What this task involves: This exercise calls for a copy of every line in the listing below that carries the word "ciudad".

Top of Material provided

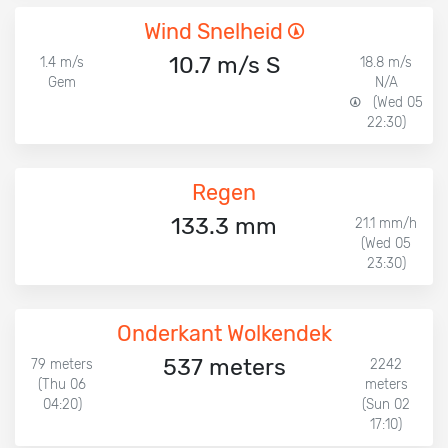
Wind Snelheid
10.7 m/s S
1.4 m/s
18.8 m/s
Gem
N/A
(Wed 05
22:30)
Regen
133.3 mm
21.1 mm/h
(Wed 05
23:30)
Onderkant Wolkendek
537 meters
79 meters
2242
(Thu 06
meters
04:20)
(Sun 02
17:10)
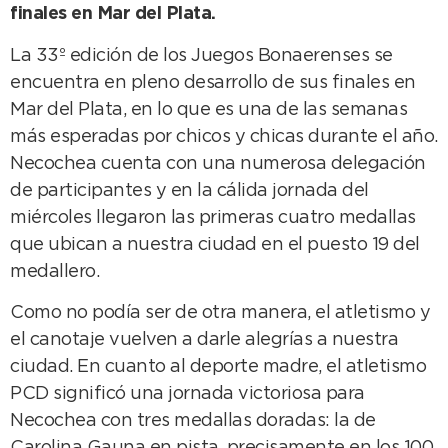
finales en Mar del Plata.
La 33º edición de los Juegos Bonaerenses se
encuentra en pleno desarrollo de sus finales en
Mar del Plata, en lo que es una de las semanas
más esperadas por chicos y chicas durante el año.
Necochea cuenta con una numerosa delegación
de participantes y en la cálida jornada del
miércoles llegaron las primeras cuatro medallas
que ubican a nuestra ciudad en el puesto 19 del
medallero.
Como no podía ser de otra manera, el atletismo y
el canotaje vuelven a darle alegrías a nuestra
ciudad. En cuanto al deporte madre, el atletismo
PCD significó una jornada victoriosa para
Necochea con tres medallas doradas: la de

Bottom of Material provided

Reply:
que ubican a nuestra ciudad en el puesto 19 del
ciudad. En cuanto al deporte madre, el atletismo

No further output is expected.